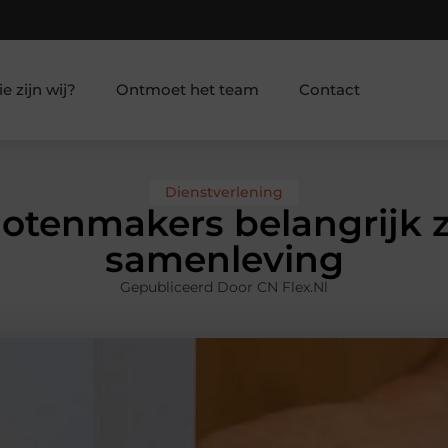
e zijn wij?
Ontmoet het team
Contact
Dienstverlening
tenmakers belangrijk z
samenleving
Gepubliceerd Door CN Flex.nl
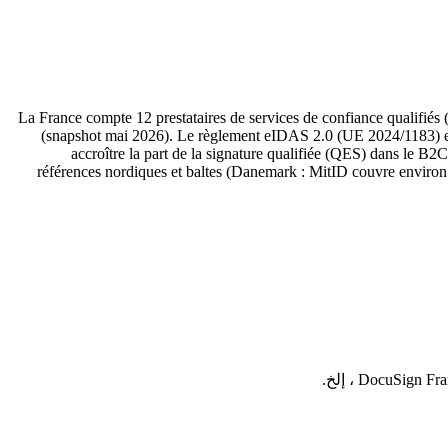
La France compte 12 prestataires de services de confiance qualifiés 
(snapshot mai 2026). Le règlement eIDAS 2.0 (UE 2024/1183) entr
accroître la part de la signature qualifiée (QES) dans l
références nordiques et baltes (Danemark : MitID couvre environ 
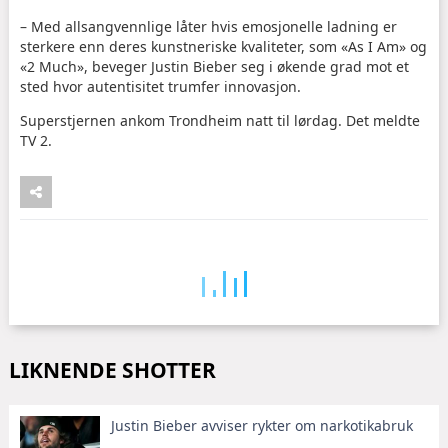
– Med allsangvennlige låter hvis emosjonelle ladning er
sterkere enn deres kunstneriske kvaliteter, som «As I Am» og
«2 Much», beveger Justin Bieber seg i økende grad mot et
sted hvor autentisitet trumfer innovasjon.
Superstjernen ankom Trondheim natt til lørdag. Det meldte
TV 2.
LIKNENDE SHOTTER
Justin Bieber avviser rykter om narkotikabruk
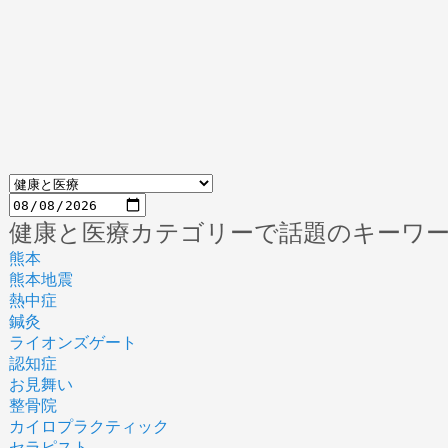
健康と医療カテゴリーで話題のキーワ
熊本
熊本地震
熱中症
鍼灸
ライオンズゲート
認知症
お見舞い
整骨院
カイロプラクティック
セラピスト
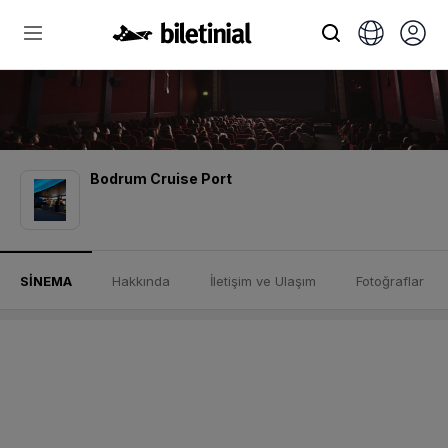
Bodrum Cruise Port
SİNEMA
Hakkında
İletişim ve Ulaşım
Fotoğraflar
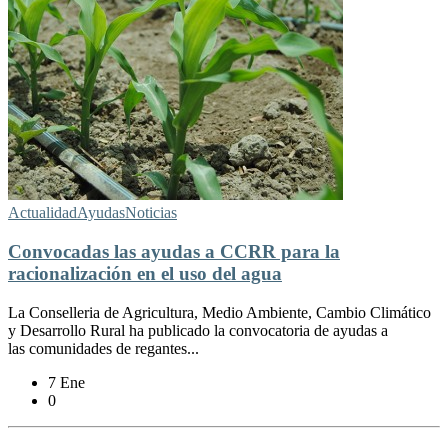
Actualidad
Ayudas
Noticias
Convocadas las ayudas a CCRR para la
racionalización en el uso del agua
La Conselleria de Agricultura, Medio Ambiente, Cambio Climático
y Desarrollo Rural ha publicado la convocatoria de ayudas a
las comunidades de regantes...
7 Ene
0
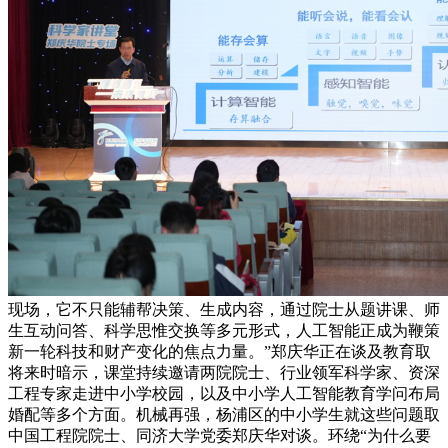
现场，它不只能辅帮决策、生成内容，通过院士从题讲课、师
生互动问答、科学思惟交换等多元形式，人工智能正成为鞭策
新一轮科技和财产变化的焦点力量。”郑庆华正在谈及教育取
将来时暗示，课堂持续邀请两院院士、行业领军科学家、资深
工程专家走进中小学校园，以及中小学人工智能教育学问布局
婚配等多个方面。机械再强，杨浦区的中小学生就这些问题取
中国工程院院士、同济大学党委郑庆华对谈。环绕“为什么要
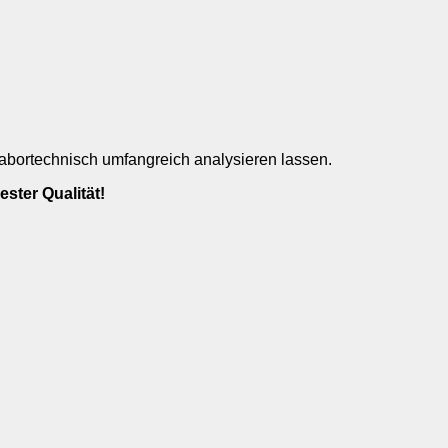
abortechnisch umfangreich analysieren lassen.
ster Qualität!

* _PROBLEM TO SOLVE_
Once you have identified the lines above that contain "Bieber", copy each of them.

* _REPLY_
«2 Much», beveger Justin Bieber seg i økende grad mot et
Justin Bieber avviser rykter om narkotikabruk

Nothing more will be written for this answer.